Benut de komende CKV lessen goed! Dit scheelt je straks veel last-minute werk. Plan ook je culturele activiteit z.s.m. in!

Slide 8 - Slide

Bronnen
Je moet checken of er wel (voldoende en betrouwbare) bronnen zijn; anders kan je natuurlijk moeilijk jouw onderzoeksvraag beantwoorden.

Je moet alles wat je zegt kunnen verantwoorden (bronvermelding)!

Slide 9 - Slide

EISEN
Het is voor dit onderzoek verplicht dat je zelfstandig een culturele activiteit onderneemt. Dit houd een bezoek aan een professionele culturele instelling in (bijv. museum, theater- of dansvoorstelling, festival, film, etc.). Je bezoekt dus een ‘live’ en professionele vorm van kunst buiten de deur. De praktische activiteit mag ook een bezoek zijn aan een atelier van een kunstenaar die je gaat interviewen of achter de schermen bij een theater of festival. Let op: een toegansbewijs hiervan is verplicht (een ticket of een foto van jezelf bij het kunstwerk of in de culturele instelling).

Slide 10 - Slide

EISEN
Voor het schrijven van het onderzoeksverslag raadpleeg je ten minste 3 verschillende bronnen, waarvan hooguit 1 internet bron (je mag dus meerdere internetbronnen gebruiken, maar gebruik dan ten minste ook 2 andere soorten bronnen. Verwijs in het verslag duidelijk naar deze bronnen. Dit kan bijvoorbeeld door middel van een verwijzing (voetnoot).


Slide 11 - Slide

Verwijzing naar bronnen
Voor het schrijven van het onderzoeksverslag raadpleeg je ten minste 3 verschillende bronnen, waarvan hooguit 1 internetbron (je mag dus meerdere internetbronnen gebruiken, maar gebruik dan ten minste ook 2 andere soorten bronnen). Verwijs in het verslag duidelijk naar deze bronnen.

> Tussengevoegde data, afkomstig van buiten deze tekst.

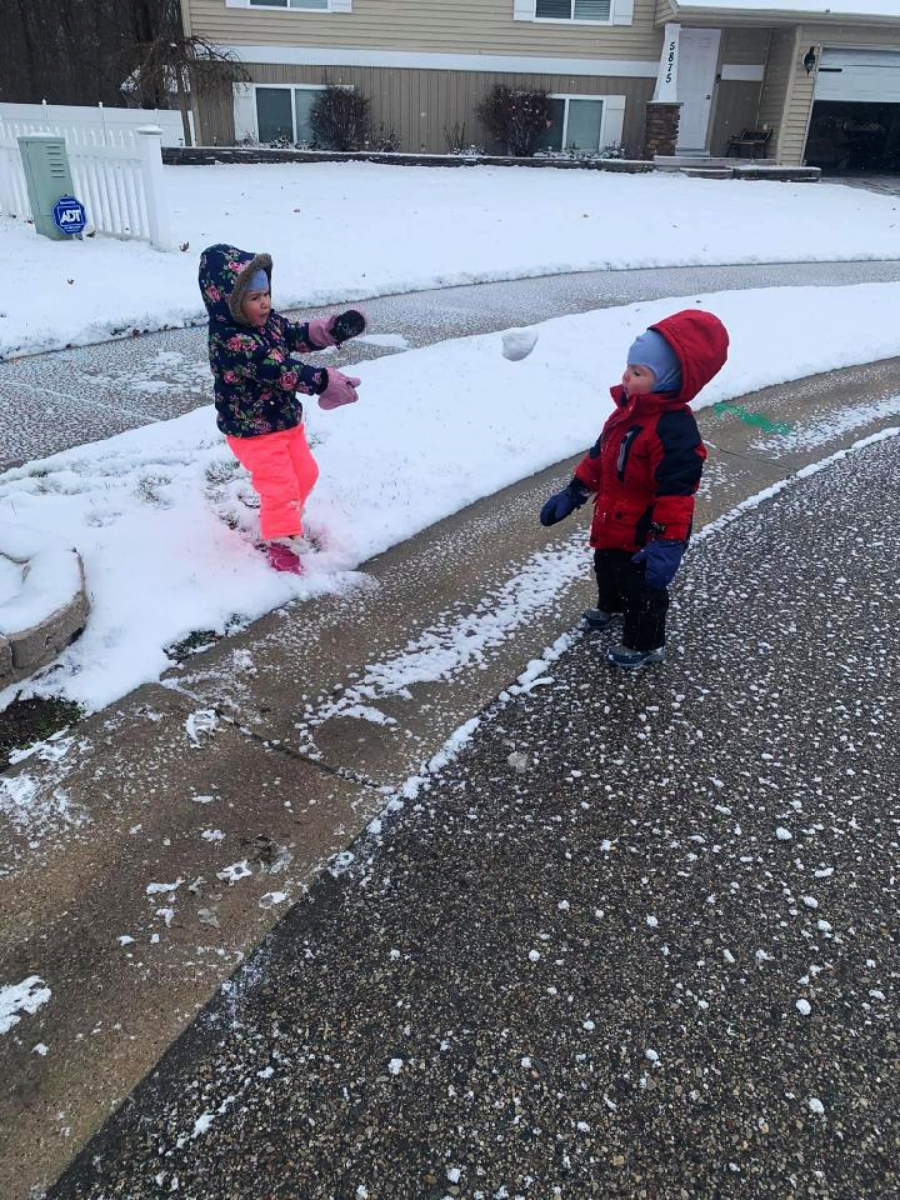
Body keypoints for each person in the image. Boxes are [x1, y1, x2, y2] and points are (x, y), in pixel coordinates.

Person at [540, 309, 729, 669]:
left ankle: (646, 643)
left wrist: (667, 543)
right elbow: (600, 456)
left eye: (639, 373)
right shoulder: (625, 414)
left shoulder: (674, 431)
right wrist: (575, 491)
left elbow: (677, 493)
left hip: (649, 531)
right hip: (613, 517)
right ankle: (610, 606)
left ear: (669, 381)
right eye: (629, 367)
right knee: (607, 566)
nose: (627, 377)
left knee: (643, 588)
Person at [199, 243, 367, 574]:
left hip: (284, 421)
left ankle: (282, 516)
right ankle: (280, 543)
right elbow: (279, 369)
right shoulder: (233, 341)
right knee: (281, 487)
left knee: (306, 474)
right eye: (253, 298)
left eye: (266, 294)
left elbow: (294, 334)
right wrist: (322, 381)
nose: (264, 303)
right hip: (252, 430)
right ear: (229, 302)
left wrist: (329, 330)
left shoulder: (267, 323)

Dit kan op verschillende manieren, kies 1 hiervan en wees consequent. Eén manier waarop je naar bronnen kan verwijzen is door middel van een voetnoot. Je plaatst de voetnoot aan het einde van het stuk tekst waarin je vertelt over de bron en/of verwijst naar de bron. In de voetnoot schrijf je dan de auteur/maker van de bron, titel van de bron en (indien bekend) het jaartal/datum van publicatie. Als het een internetbron is, voeg je ook de volledige link toe in de verwijzing.

Slide 12 - Slide

EISEN
  • Het onderzoeksverslag bestaat uit minimaal 1000 woorden (max. 2000), lettertype grootte 11 of 12.
    > 1000 woorden komt neer op +/- 3 pagina's, maar je maakt natuurlijk ook een voorblad, inhoud, inleiding, etc.
  • Er is sprake van een nauwkeurig bijgehouden logboek (wie heeft wat wanneer gedaan?).

Slide 13 - Slide

Aan de slag!
  1. Hoofdvraag en deelvragen (her)formuleren.
  2. Duidelijke en overzichtelijke planning maken (stel deadlines voor jezelf).
  3. Informatie verzamelen (verschillende bronnen!) en structureren (welke info hoort bij welke deelvraag).
  4. Begin aan een opzet voor een inleiding (maak deze concreet aan het einde van de rit: dan weet je natuurlijk precies wat je hebt gedaan en hoe het onderzoek in elkaar zit).
  5. Begin met schrijven van de eerste deelvraag (inleiding - middenstuk - slot/conclusie).